Los presidentes sin reparo diplomático exhortan con mayor ahínco la solicitud de suspender la Constituyente y dar apertura a una mesa de dialogo. En La Habana, se discute una propuesta de salida política que lleva el Presidente Santos en un tono de conciliación. Mientras Estados Unidos y la Unión Europea asoman que sancionaran al régimen de Maduro de continuar con su plan de constituir el supuesto “suprapoder” (Constituyente).

El bloque de la mesa de unidad democrática ha abierto un canal de comunicación con el chavismo disidente, para muestra de buena voluntad entre las partes es la evidente participación de la Fiscal Luisa Ortega, el diputado electo por el partido de Gobierno German Ferrer; el Mayor General Alexis López quien renuncio la secretaria general de la coordinación Fuerza Armada y Policía, entre otros. Además del compromiso de construir un gobierno de unidad nacional que incluye al chavismo disidente. Sin embargo, esta estrategia de los líderes de oposición no ha sido capaz de calmar la calle, la espontaneidad de la población lleva a seguir manifestándose contra el régimen de Maduro.

Esta situación refleja el entramado de un conflicto que requiere de una negociación política o conducirá a un conflicto permanente. Los hilos de la política diplomática en el escenario internacional están haciendo un gran esfuerzo por conciliar una salida negociada. El problema para Maduro radica en los grupos internos que se juegan el todo o nada, aquellos que no entienden la política como el lenguaje que construye el espacio público. Grupos que tienen la perversidad de destruir todo, con tal de mantener el poder. La oposición tampoco la tiene fácil al negociar, la espontaneidad de la población que pide un cambio inmediato presiona al bloque a que las condiciones de dicho dialogo estén encaminado a una pronta salida.

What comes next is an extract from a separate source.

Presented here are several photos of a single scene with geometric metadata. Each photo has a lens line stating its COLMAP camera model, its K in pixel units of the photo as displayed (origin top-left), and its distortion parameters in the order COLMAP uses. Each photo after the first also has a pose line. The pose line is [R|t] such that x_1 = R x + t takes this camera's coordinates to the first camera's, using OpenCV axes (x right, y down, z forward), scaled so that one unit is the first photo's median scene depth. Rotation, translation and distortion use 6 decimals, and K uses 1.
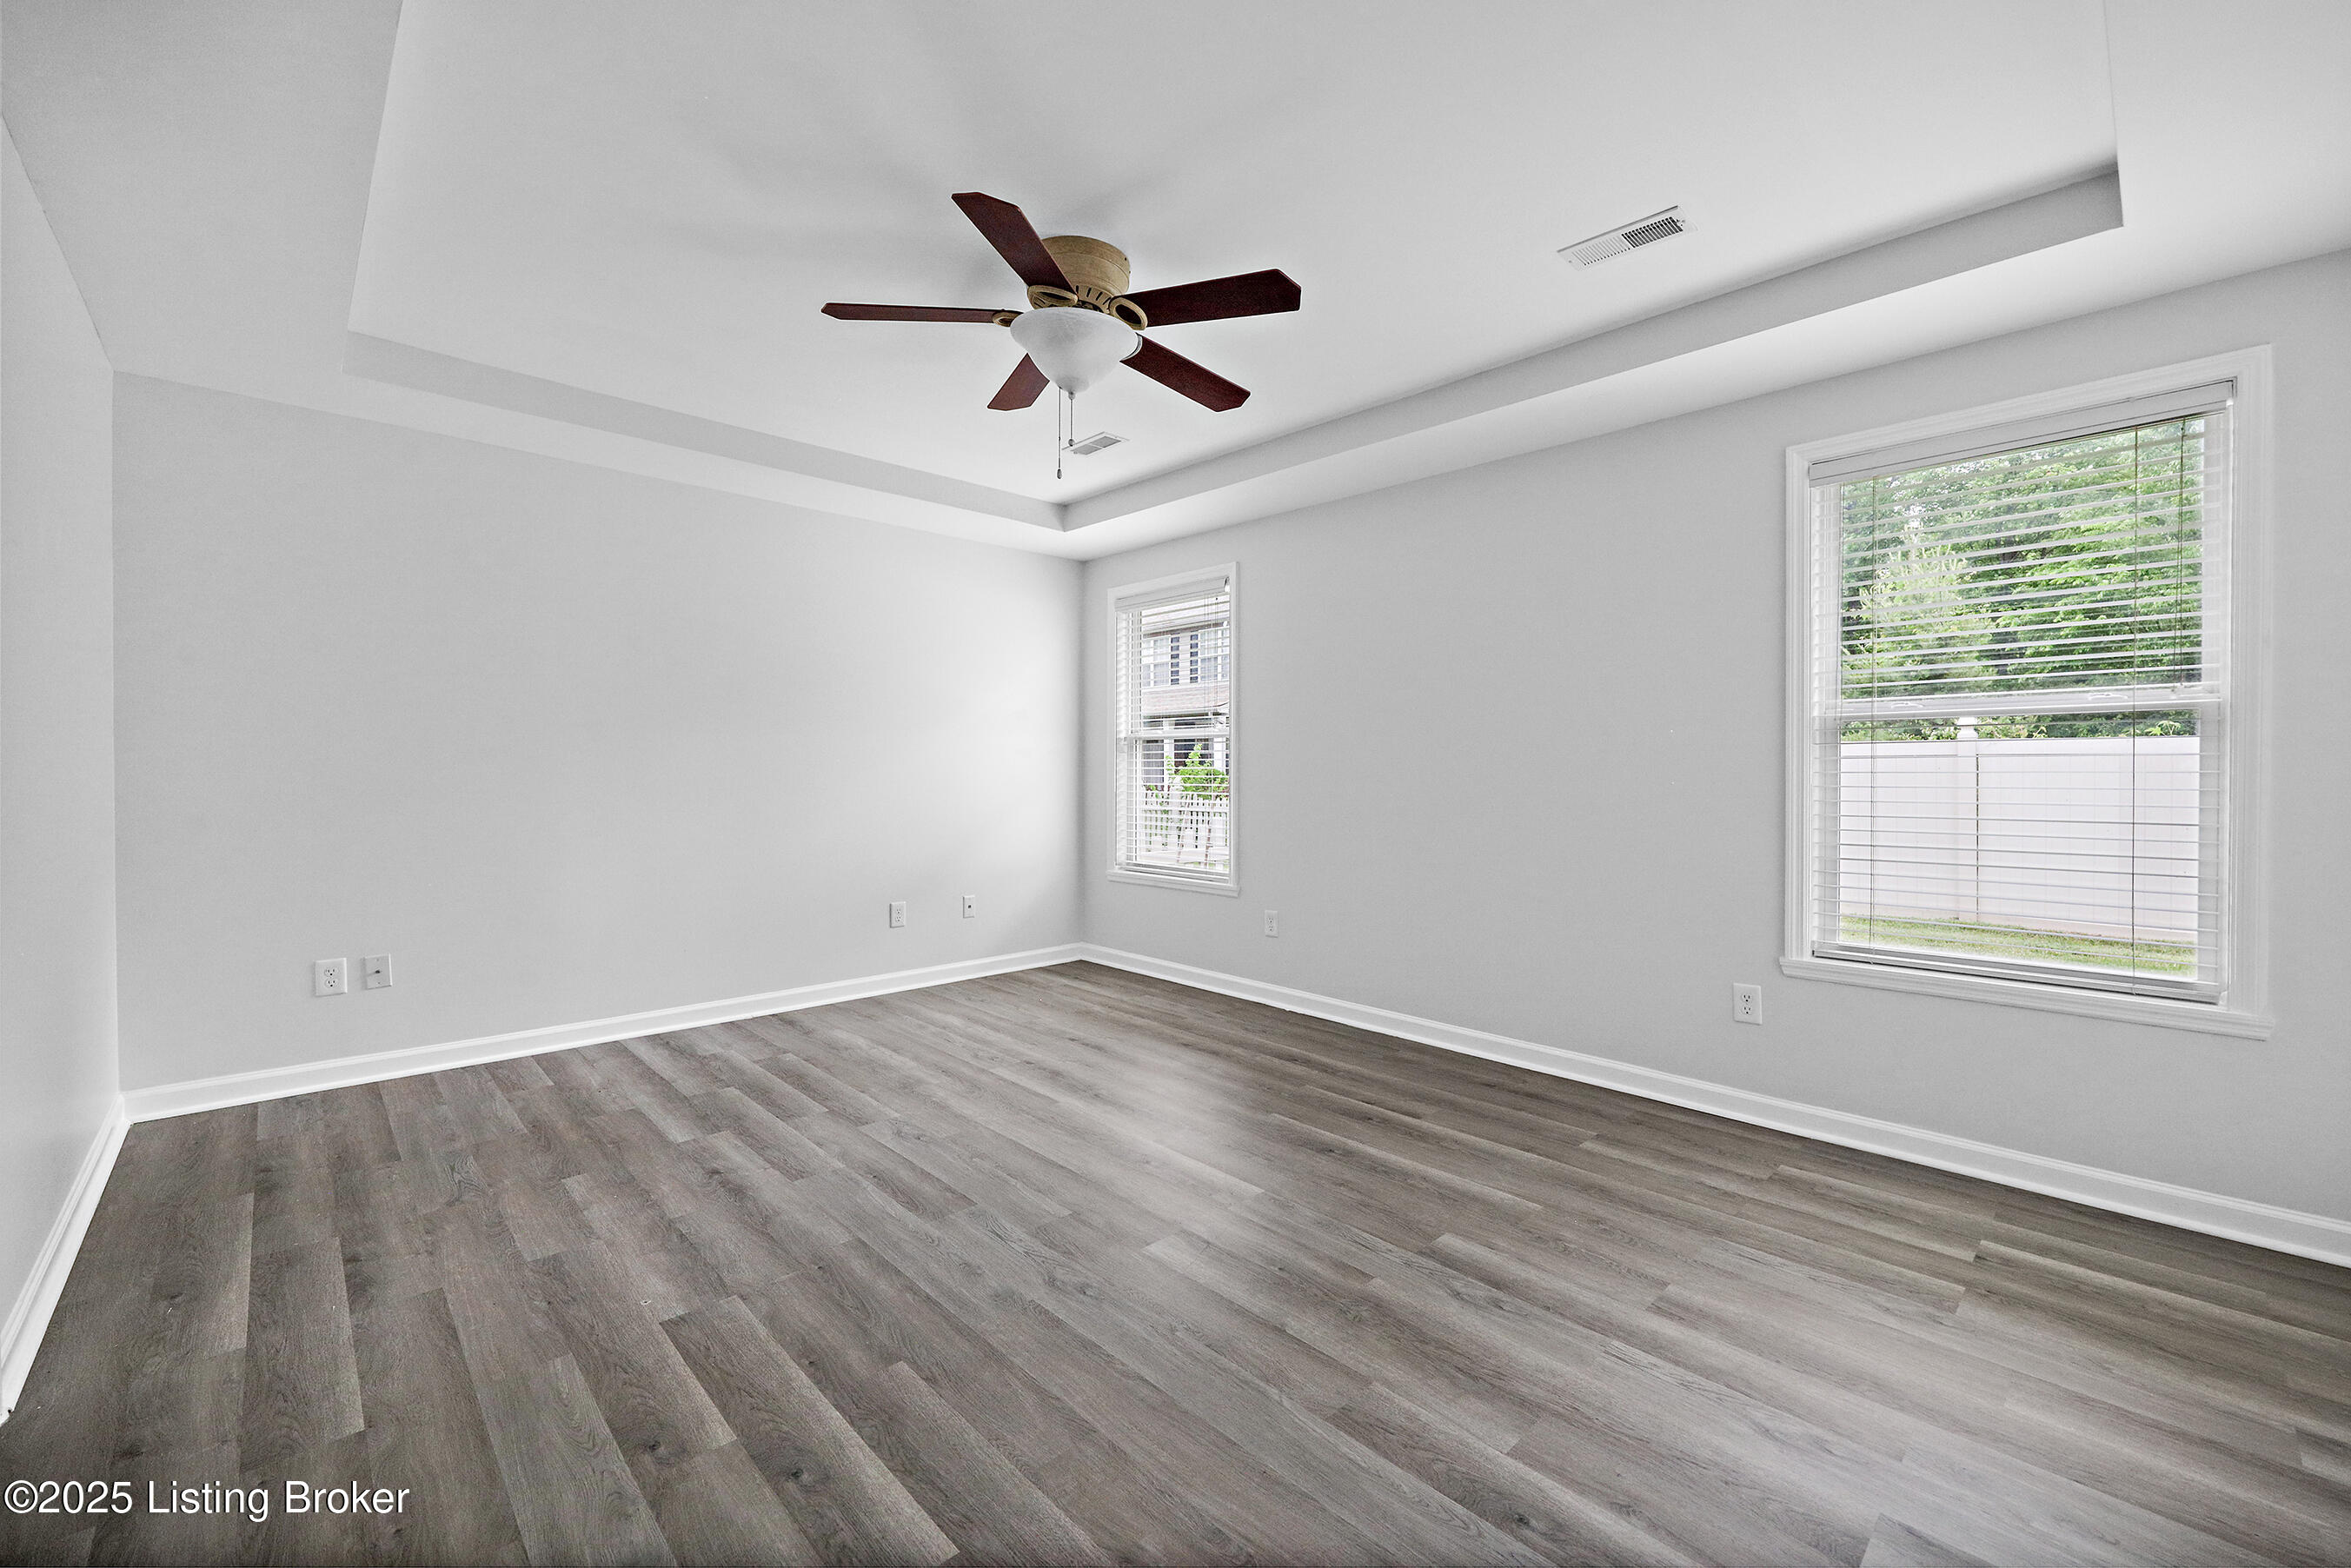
lens RADIAL K [[944.0, 0, 1187.7], [0, 944.0, 775.6], [0, 0, 1]] dist [0.002921, 0.000551]
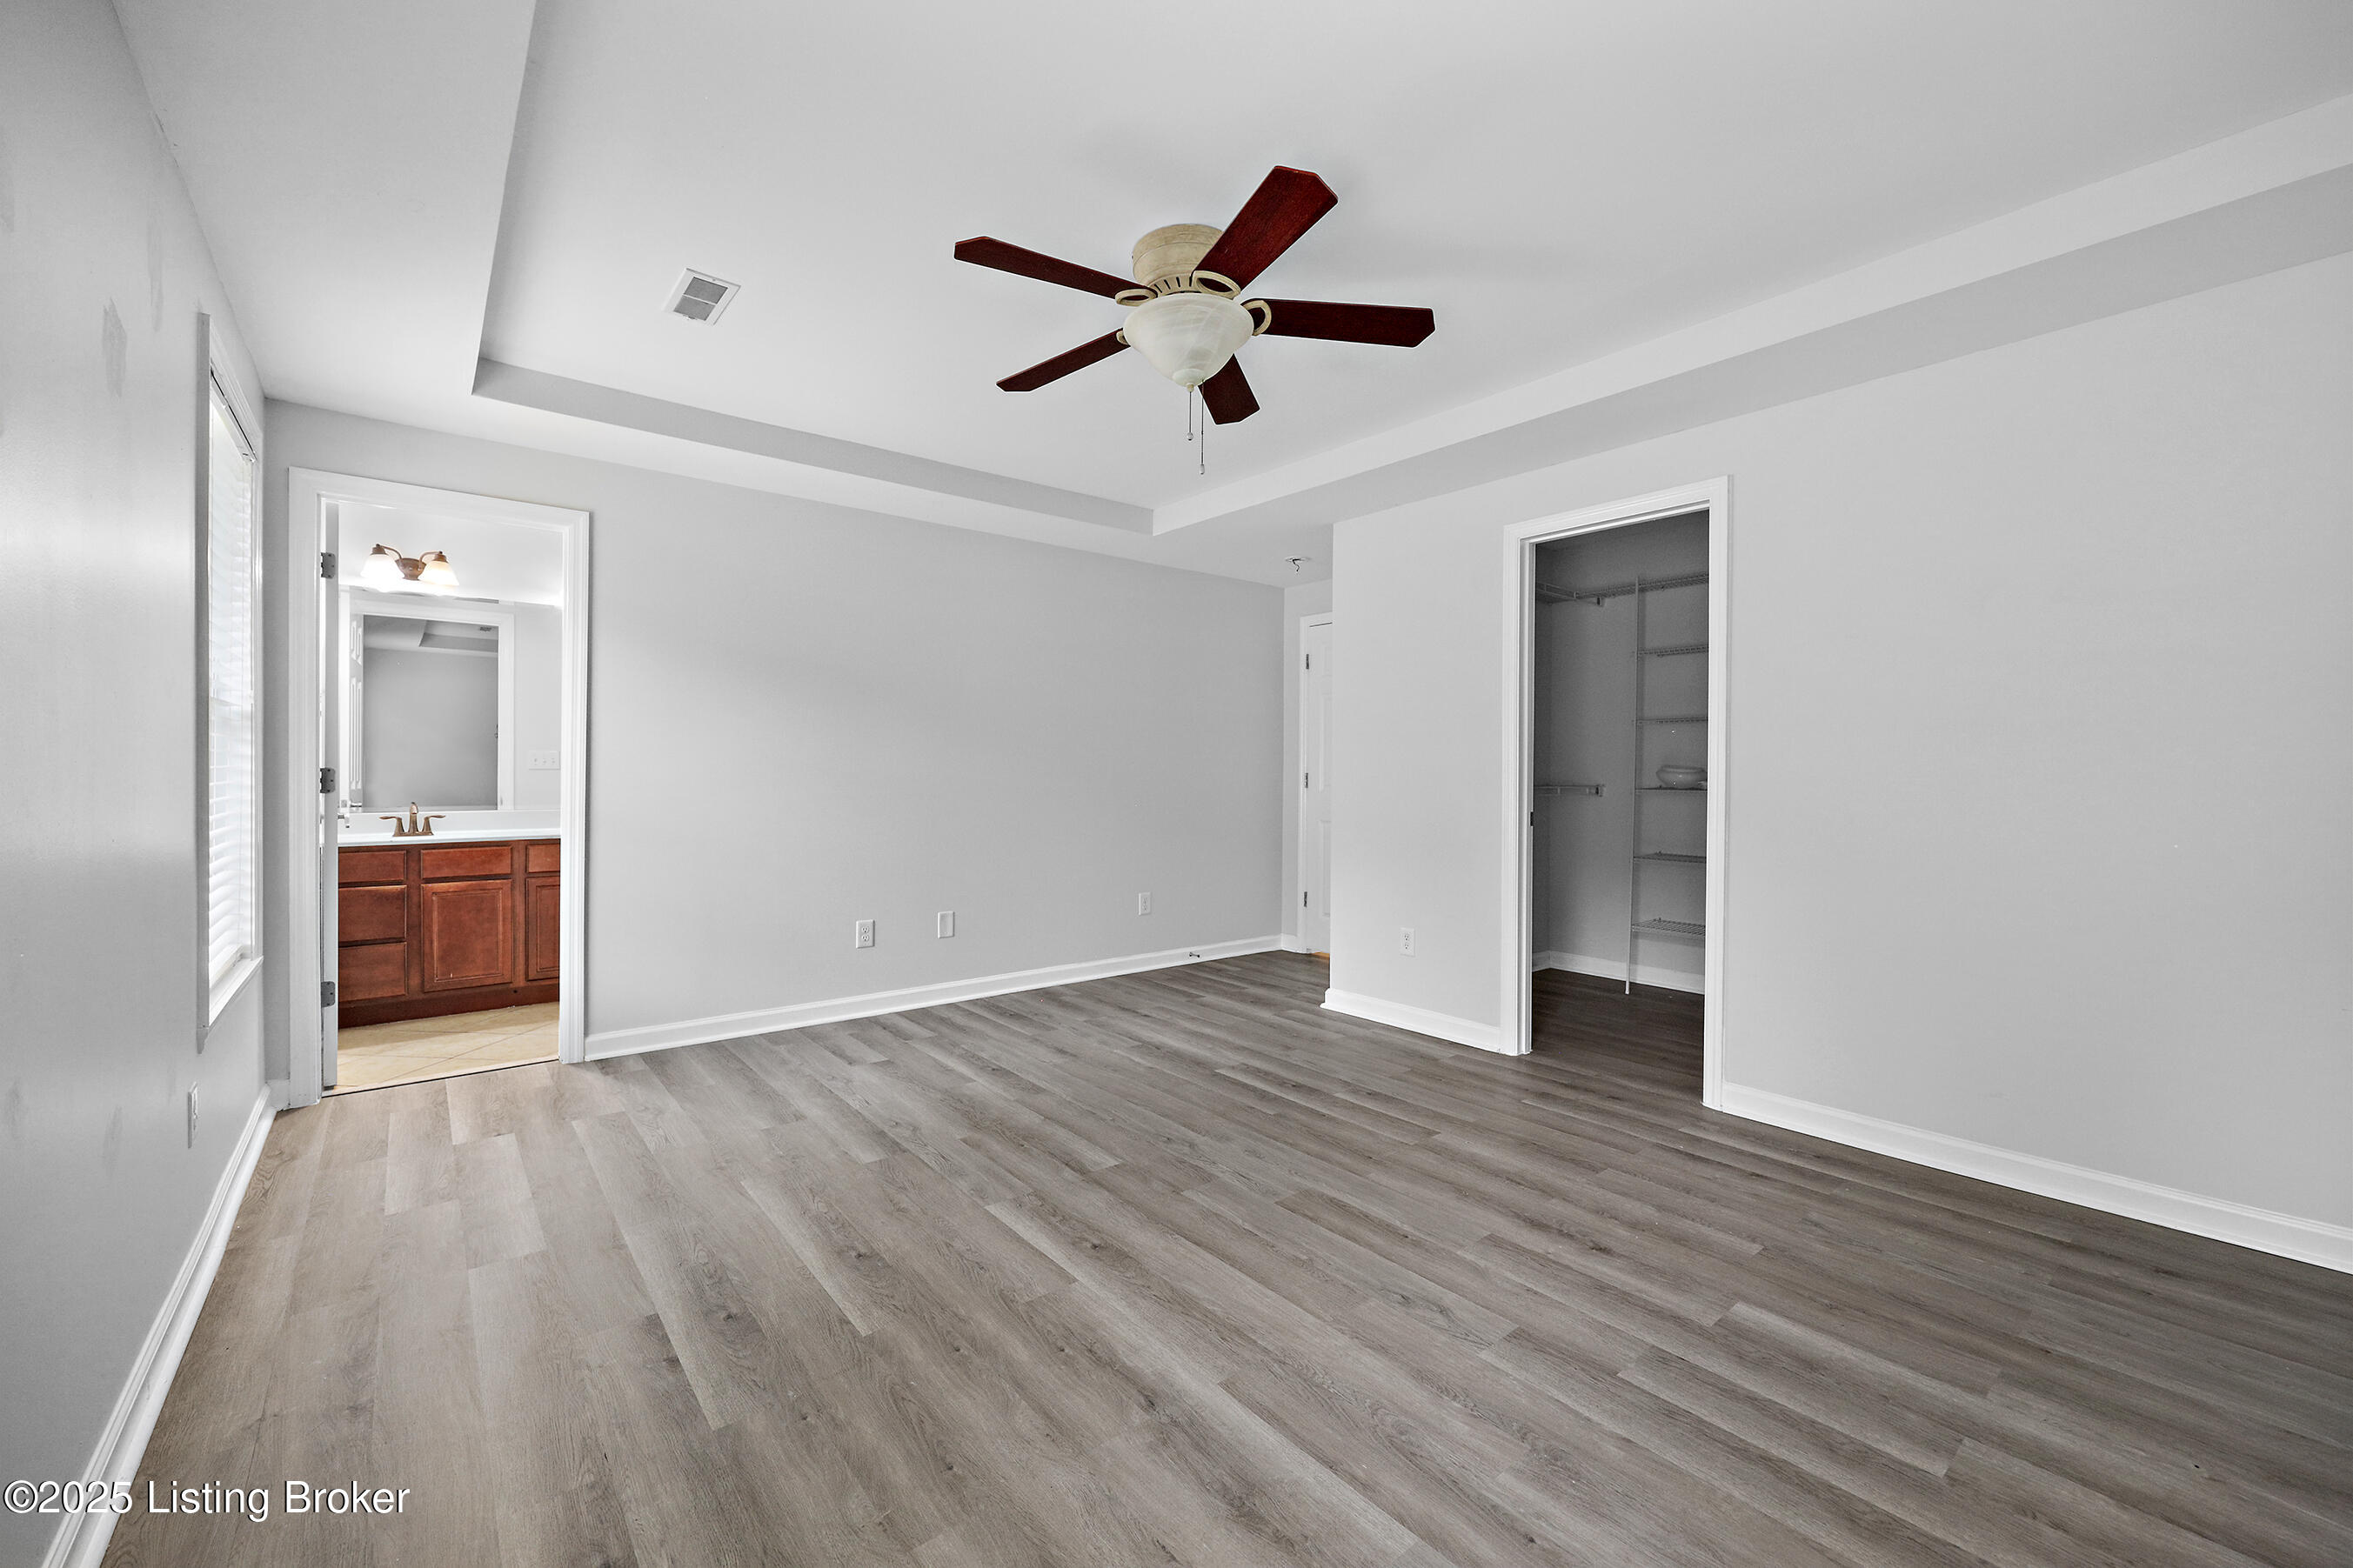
lens RADIAL K [[944.6, 0, 1188.7], [0, 944.6, 775.6], [0, 0, 1]] dist [0.002921, 0.000551]
pose [[-0.996818, -0.008348, 0.079278, -0.213636], [-0.007442, 0.999904, 0.011717, -0.017885], [-0.079368, 0.011090, -0.996784, 2.074765]]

El mensaje enviado por el pueblo venezolano al votar en la consulta popular será recordado como un acto de rebelión. Ahora su destino dependerá de la voluntad de quienes sostienen hoy a Maduro en el poder, los militares. Los próximos días serán vitales para analizar el desenlace. Negociación, conflicto permanente o consolidación de un nuevo modelo dictatorial.